O Editor Invisível

[oei#20] A homogeneização das publis e dos clientes das livrarias de usados

No final do ano, Maurício Gouveia, amigo dileto, antigo sócio, e fundador da Baratos (antigamente da Ribeiro), mandou uma mensagem super lúcida, como é do seu costume, sobre livrarias e estratégias de divulgação na Internet. Merece ser lida na íntegra, mas em resumo, para fins dessa discussão, ele nos lembrou o quanto a internet, de promessa de espaço público virtual, se tornou o lar de meia dúzia de latifúndios de bilionários que mantém toda uma cadeia produtiva como reféns.

Poderia até parecer hipocrisia ou uma reclamação no vazio, considerando que somos (quase) todos moradores dessas sesmarias digitais, mas ele pode falar com propriedade. É dono de um dos poucos sebos que conscientemente não vende na Estante Virtual, e não aceita reservas de livros, ou mesmo informa preços, pelo Instagram. Num universo em que as pessoas não saem de seus espelhinhos digitais para nada, é um ato de coragem.

A maioria dos sebos, inclusive os de outros amigos, precisaram aderir às práticas das redes para atrair seu público e, curiosamente, seguem as mesmas estratégias de marketing digital usando um funil de venda baseado no processo de urgência artificial. Ele funciona assim:

1. Primeiro se mostra uma pilha de livros, com o propósito de estimular o instinto de caça do bibliófilo.

2. Depois se mostra o livro em detalhes e sozinho, em alguns casos, com o preço, gerando a sensação de raridade e oportunidade.

3. Por fim, segue o convite divertido, direto, ou fofo, pra fechar o negócio.

Todos os exemplos acima vêm de sebos que muito admiro (Alento, Jacaré, e Berinjela) e que, apesar de serem bem diferentes no acervo, atendimento, e relacionamento com os clientes, parecem se homogeneizar quando adentram os reinos de Zuckerberg, Musk e cia. Quem não os frequenta poderia cair no erro de imaginar que são iguais. Não são. Muito pelo contrário.

Essa realidade que o Maurício explicita na sua mensagem me parece falar muito mais sobre como o comportamento dos clientes (ou da sua maioria) é previsível e padronizado do que sobre o comportamento das livrarias. Não foram elas que tornaram os clientes essas máquinas imediatistas de consumo, elas estão apenas adotando as estratégias, suportadas pelas redes, que, sim, funcionam para mexer com as nossas cognição e motivação.

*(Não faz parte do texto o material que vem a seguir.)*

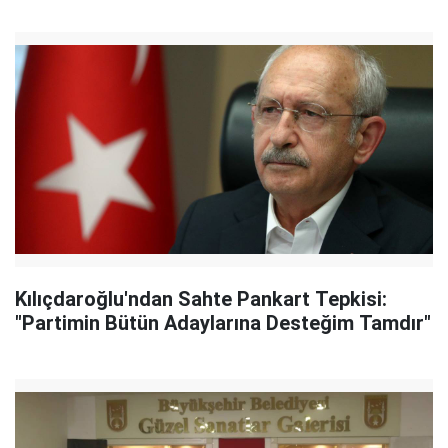
Kılıçdaroğlu'ndan Sahte Pankart Tepkisi:
"Partimin Bütün Adaylarına Desteğim Tamdır"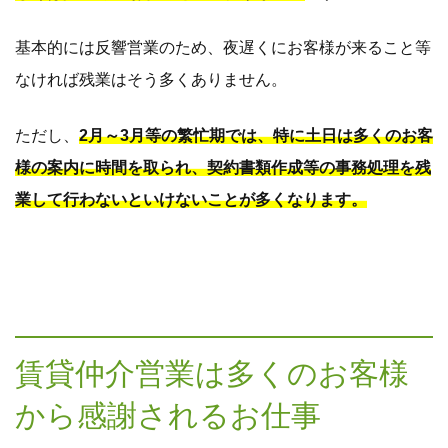
基本的には反響営業のため、夜遅くにお客様が来ること等
なければ残業はそう多くありません。
ただし、
2月～3月等の繁忙期では、特に土日は多くのお客
様の案内に時間を取られ、契約書類作成等の事務処理を残
業して行わないといけないことが多くなります。
賃貸仲介営業は多くのお客様
から感謝されるお仕事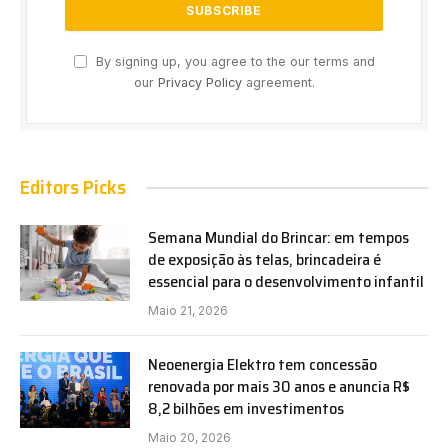
By signing up, you agree to the our terms and
our
Privacy Policy
agreement.
Editors Picks
Semana Mundial do Brincar: em tempos
de exposição às telas, brincadeira é
essencial para o desenvolvimento infantil
Maio 21, 2026
Neoenergia Elektro tem concessão
renovada por mais 30 anos e anuncia R$
8,2 bilhões em investimentos
Maio 20, 2026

Elas chamam a atenção dos leitores com seus objetos de desejo, geram a sensação de escassez irreal, e promovem a competição pela presa, numa corrida ansiosa por ser a primeira pessoa a reservar o livro. Caso básico de condicionamento clássico e operante conjugados. Não são os livreiros que funcionam da mesma maneira, somos nós, os clientes. Compramos com pressa e tensão, e, consumidos pela inveja do desejo mimético de René Girard, ambicionamos ter algo que não queremos que outros tenham.

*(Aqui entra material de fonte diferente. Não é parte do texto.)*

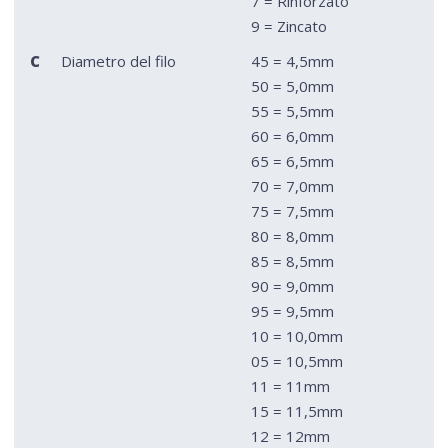
7 = Rinforzato
9 = Zincato
C
Diametro del filo
45 = 4,5mm
50 = 5,0mm
55 = 5,5mm
60 = 6,0mm
65 = 6,5mm
70 = 7,0mm
75 = 7,5mm
80 = 8,0mm
85 = 8,5mm
90 = 9,0mm
95 = 9,5mm
10 = 10,0mm
05 = 10,5mm
11 = 11mm
15 = 11,5mm
12 = 12mm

E por que não podemos ser diferentes? Por que não podemos simplesmente ir às livrarias e, em vez de desejar o que nos é oferecido de forma neurologicamente maliciosa, descobrir algo novo e inesperado para ler e pelo que iremos nos apaixonar? Por que não podemos quebrar esse ciclo e sermos os clientes e leitores melhores que as livrarias merecem e precisam para sobreviver?

Muitas vezes o que procuramos não é o que precisamos. Muitas vezes precisamos mais visitar as livrarias do que consumir. Então, vamos deixar os armazéns robotizados, funis de vendas, e comportamentos automatizados para a Amazon, e, seguindo o conselho do Maurício, aproveitar a plenitude das livrarias como mais do que um simples lugar de comércio, mas ,sim, como um lugar de encontro.

Encontro com outros leitores, livros, livreiros, ideias, e emoções. Afinal o que é ler senão encontrar um outro por meio de suas palavras através do tempo e do espaço? As livrarias não poderiam, então, ter outra missão que não essa: proporcionar encontros. Então, rejeitemos os nossos instintos primais dos quais as redes sociais se aproveitam, e vamos nos encontrar com nós mesmos no local onde tantos livros e histórias nos esperam: nas livrarias físicas.